Anger flashed in Hem at Zelika's doubt and he glared at her, his fists clenched.  "Saliman's no idiot," he said.  "You should show some respect."

"I do respect Saliman," she answered, her face shadowed.  "It's not that.  But Hem, you know, I don't have any hope."  She looked up, straight at Hem, and for once her eyes were not veiled.  With his Bard-born perceptions, Hem saw for the first time the true extent of her inner devastation, and he breathed in sharply: it was almost too painful to bear.  "I don't have any hope at all.  Hope is not why I'm here."
"What do you want, then?" asked Hem.

"Revenge," she said flatly.  "Revenge and death.  There isn't anything else."
 
 
 

After that conversation Hem felt a new closeness to Zelika, although that didn't mean that he found her any less annoying.  As a teacher, she lived up to all his expectations; she was by far the most merciless he had yet endured.  Saliman had instructed him, with an unusual sternness, that he was to work hard at his Suderain: and it was only his respect for Saliman which stopped him from rebelling, although it went hard for him.

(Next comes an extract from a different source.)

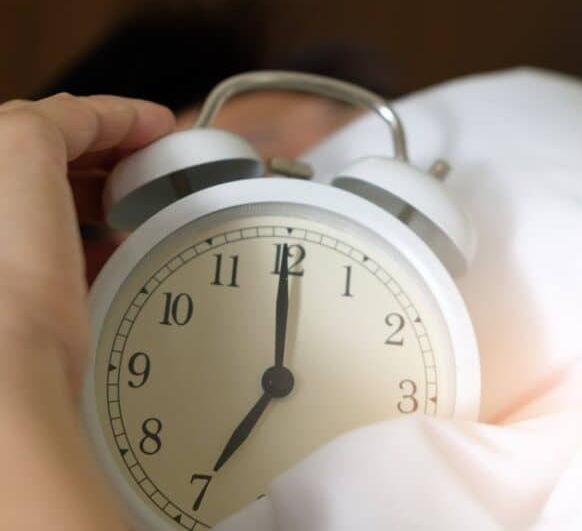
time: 7:00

Zelika took her pact with Saliman very seriously.  They had lessons every morning, and the rest of the time Zelika would not permit Hem to speak anything but Suderain.  She was very pedantic; she would make him repeat a word again and again until he said it absolutely correctly, which could go on indefinitely, and drilled him in the endless declensions of nouns and verbs until he thought his head would burst. 

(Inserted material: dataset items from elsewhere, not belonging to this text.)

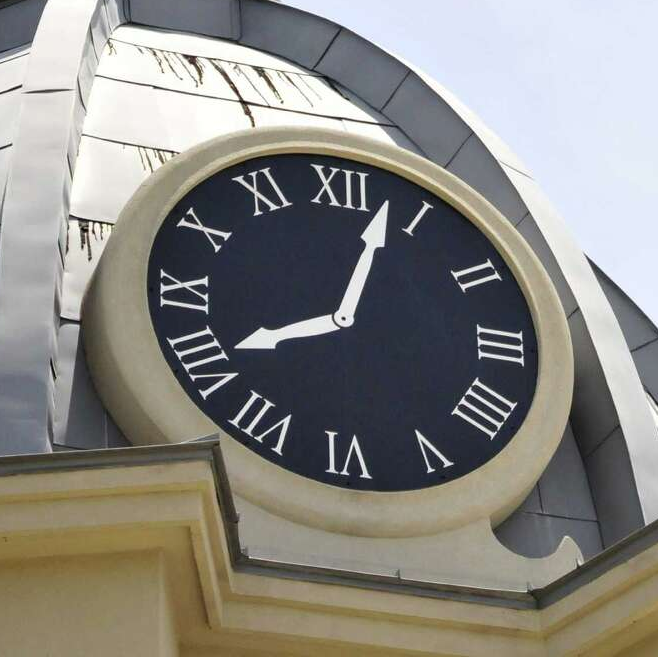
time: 8:03
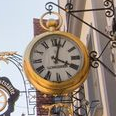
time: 4:02
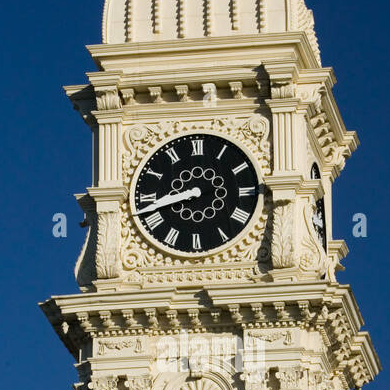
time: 8:42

Then she would solemnly make him sit down and have a "conversation" with her.  Hem found this part of the lesson more irritating than almost anything else, because it seemed ridiculous and false, and he could never think of anything to say. He began to amuse himself by talking the most absurd nonsense he could think of, and then by creatively abusing Zelika. 

When she chose to exercise it, Zelika had admirable self-control; she limited herself for the most part to correcting his grammar and pronunciation. But she did slap him once, bursting into a storm of tears, when he called her a "skinny cat".  Hem was puzzled: it was by no means the worst thing he had said to her.  It was a long time afterwards that he found out that it was the insult her brothers had used, when they wished to tease her. 

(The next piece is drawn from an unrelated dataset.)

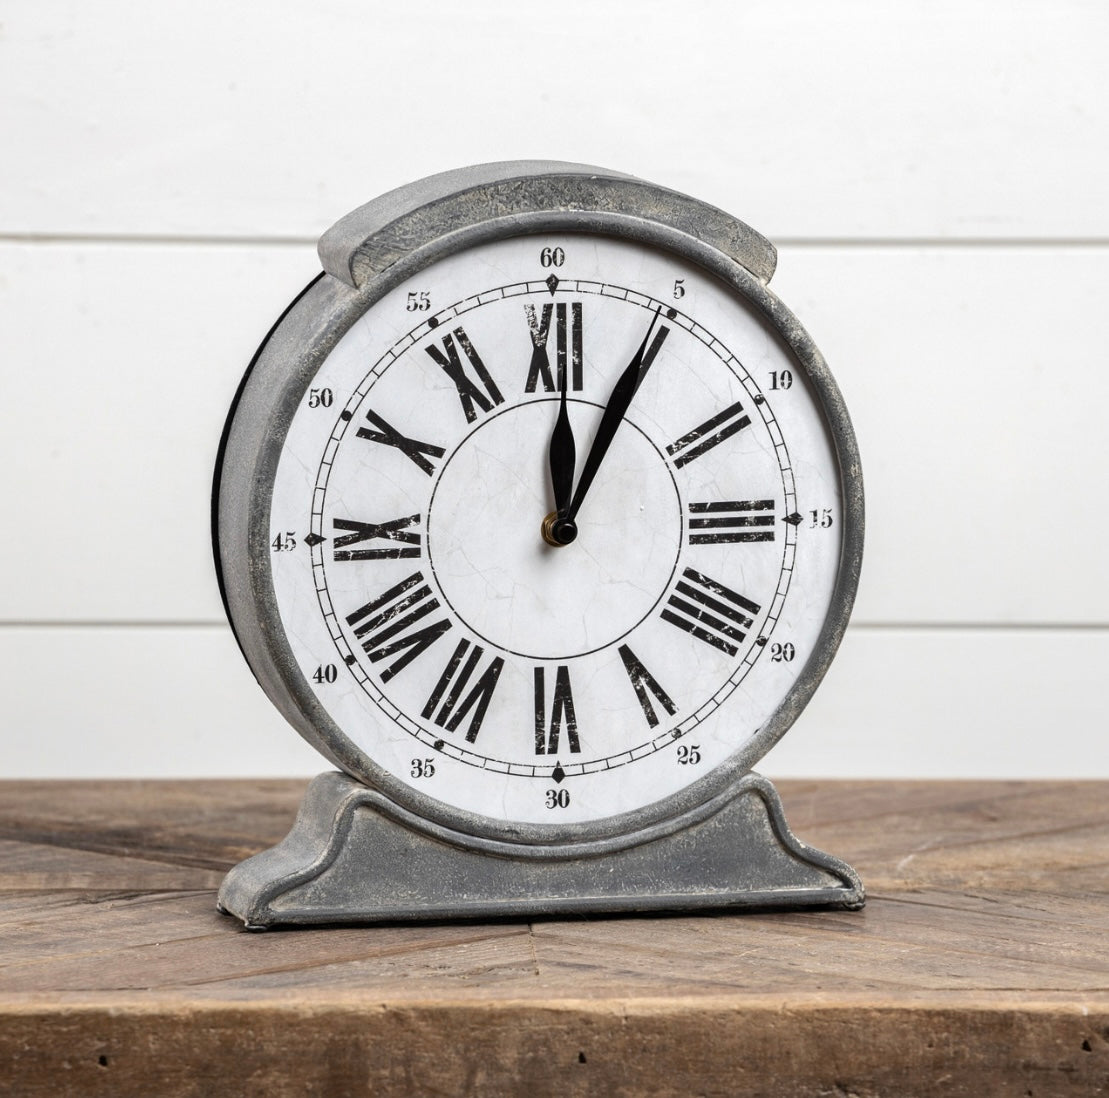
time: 12:04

Irc was bored by the lessons, and provided some entertainment by flapping onto Zelika's head and trying to pull out her hair, or creeping underneath her chair and pecking her feet at inappropriate times.  When he disgraced himself by soiling one of her sandals, which she subsequently put on, he was banished altogether.  Hem was very regretful, especially after the sandal incident, which amused him vastly; but he did learn much more quickly if Irc was not there.

In fact, although he did not admit it to Zelika, Hem was grateful for the distraction; the lessons relieved his boredom and dissipated the fear which otherwise filled his thoughts.  He did not regret at any time that he hadn't left with the other students, but this didn't stop him from feeling a deepening trepidation.  Sometimes, as much as he dreaded its arrival, Hem wished the Black Army would hurry up, just to break the mounting suspense which filled Turbansk with a strange, dreadful glamour.  It seemed as if the whole city trembled, holding its breath, on the edge of doom.